Secretary of State Colin L. Powell, who is attending an international conference in South Africa, spoke to several world leaders there yesterday. He said they all agreed that Hussein must be dealt with, but Powell did not appear to persuade any of them to back the idea of a pre-emptive attack on Iraq.

Some leaders said they were encouraged that Bush appeared more open than before to working with the United Nations.

"Now this is starting to, I think, end up in a situation when it probably can be politically manageable," Swedish Prime Minister Goran Persson said.

While polls show that a slim majority of Americans support invading Iraq, most say they would back the effort if other countries took part.

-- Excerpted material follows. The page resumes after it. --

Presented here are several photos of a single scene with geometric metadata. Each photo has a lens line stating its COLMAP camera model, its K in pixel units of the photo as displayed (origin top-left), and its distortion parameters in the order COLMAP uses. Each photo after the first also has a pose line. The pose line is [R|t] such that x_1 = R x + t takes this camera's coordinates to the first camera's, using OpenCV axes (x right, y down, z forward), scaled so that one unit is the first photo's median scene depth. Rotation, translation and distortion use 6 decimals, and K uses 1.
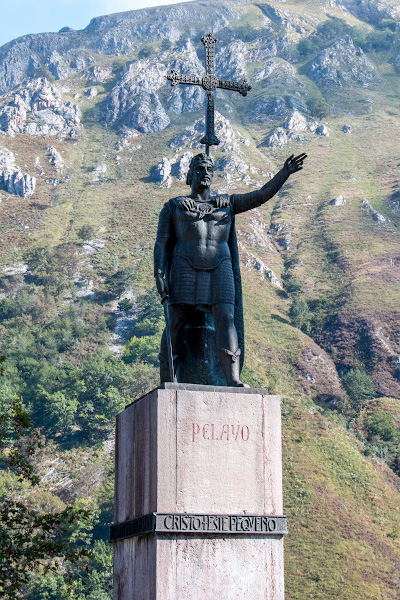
lens RADIAL K [[1150.7, 0, 199.3], [0, 1150.7, 300.7], [0, 0, 1]] dist [0.169983, 0.000000]
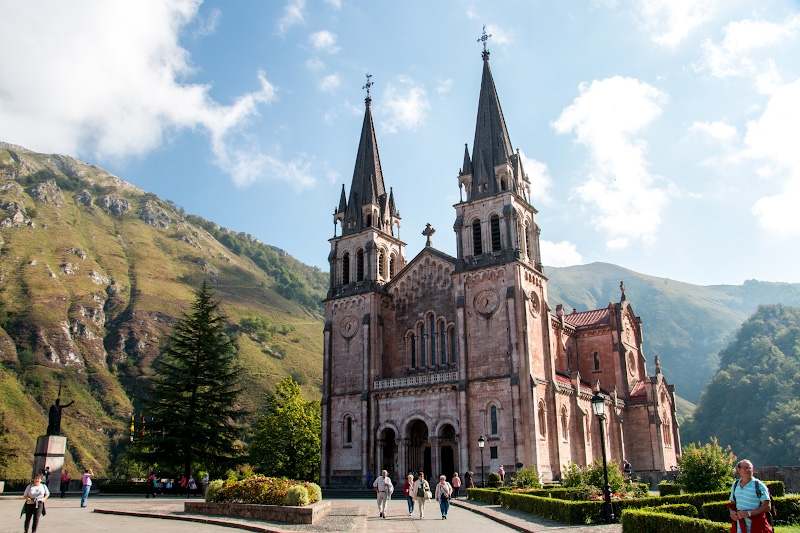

Rep. Nancy Pelosi of California, the top Democrat on the House Intelligence committee, said her constituents have asked, "What is the case for putting our young people in harm's way?"

Pelosi added: "I have not seen evidence that would suggest that the threat is imminent."

White House officials have been vague when asked whether Bush or his advisers planned to present new information to Congress or the public about Hussein's weapons stockpile.

Ari Fleischer, Bush's spokesman, declined to say definitively yesterday whether new information would be forthcoming. He instead referred to a 1998 vote in which Congress approved a resolution supporting efforts to oust Hussein's regime.

"From Congress' point of view, as a result of the vote they, themselves, took in 1998, they had all the evidence they needed then that Saddam Hussein needed to go," Fleischer said.

Lawmakers said that once Bush asked for a resolution, they would likely draft a document modeled after the resolution that gave Bush's father the authority to attack Iraq in 1991.

Those were, however, different circumstances. Lawmakers back then were expressing support for a U.N. resolution calling for action against Iraq if it refused to end its occupation of Kuwait, a sovereign nation.

The congressional resolution called on the president, before unleashing an invasion, to show that "all appropriate diplomatic and other peaceful means" have been tried unsuccessfully.

By the time the resolution passed, the elder Bush had been amassing forces in the Persian Gulf. He launched the attack four days after Congress voted.

Sun staff writer Mark Matthews and the Associated Press contributed to this article.